I'm using imagick to convert a png to pdf:
convert file.png file.pdf
Now I get a pdf with only one page and have a problem with printing that pdf.
Is it possible to automatically split png to create pdf with pages fitted to A4 format?
Not 100% sure how/where you want to split your large PNG image, but this should give you some ideas. First, let's determine a very approximate size for a sheet of A4 - some printers are borderless and some can't get near the edges of the paper, so if we say, for argument's sake, A4 is 8 inches by 11, then at 144 dpi (also a guess) you will get around 1,152 pixels by 1,584 pixels on a page of A4.
So, we hack your image into lumps no bigger than that, and repage them so they forget where they came from in the original image. We then save the resulting A4-sized chunks as page000.png, page0001.png etc.

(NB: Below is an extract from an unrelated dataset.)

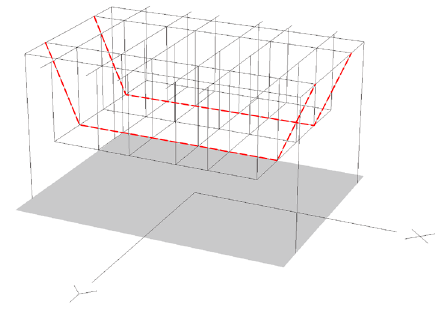
Figure 21. Analytical model in the STERA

convert image.png -crop 1152x1584 +repage page%03d.png
Now we can put them all back together as a PDF with this
convert -density 144 page*png result.pdf
Obviously this simple method has no concept of where is a sensible place to chop your image so it may go around cutting at unfortunate places!
As commented by @Danack, you can obviate the need for the intermediate files and go straight to the output PDF like this:
convert image.png -crop 1152x1584 +repage output.pdf
Let's try it out. First create a big gradient PNG
convert -size 3000x4000 gradient:black-white image.png

Now chop that puppy up...
convert image.png -crop 1152x1584 +repage page%03d.png
that gives 9 pages like this:
identify page*
page000.png PNG 1152x1584 1152x1584+0+0 16-bit sRGB 9.68KB 0.000u 0:00.000
page001.png[1] PNG 1152x1584 1152x1584+0+0 16-bit sRGB 9.68KB 0.000u 0:00.000
page002.png[2] PNG 696x1584 696x1584+0+0 16-bit sRGB 8.3KB 0.000u 0:00.000
page003.png[3] PNG 1152x1584 1152x1584+0+0 16-bit sRGB 9.71KB 0.000u 0:00.000
page004.png[4] PNG 1152x1584 1152x1584+0+0 16-bit sRGB 9.71KB 0.000u 0:00.000
page005.png[5] PNG 696x1584 696x1584+0+0 16-bit sRGB 8.32KB 0.000u 0:00.000
page006.png[6] PNG 1152x832 1152x832+0+0 16-bit sRGB 5.21KB 0.000u 0:00.000
page007.png[7] PNG 1152x832 1152x832+0+0 16-bit sRGB 5.21KB 0.000u 0:00.000
page008.png[8] PNG 696x832 696x832+0+0 16-bit sRGB 4.48KB 0.000u 0:00.000
And put them back together, as a PNG for display here, but the Pdf is no different:

An alternative way is to tell ImageMagick to do the cropping to a tileset
convert -crop 1x16@ AHw1w.png -page 200x100 tile.pdf
This splits the input image into 16 sections high, and 1 across, and then renders them onto a pdf for which the pages are sized 200 by 100.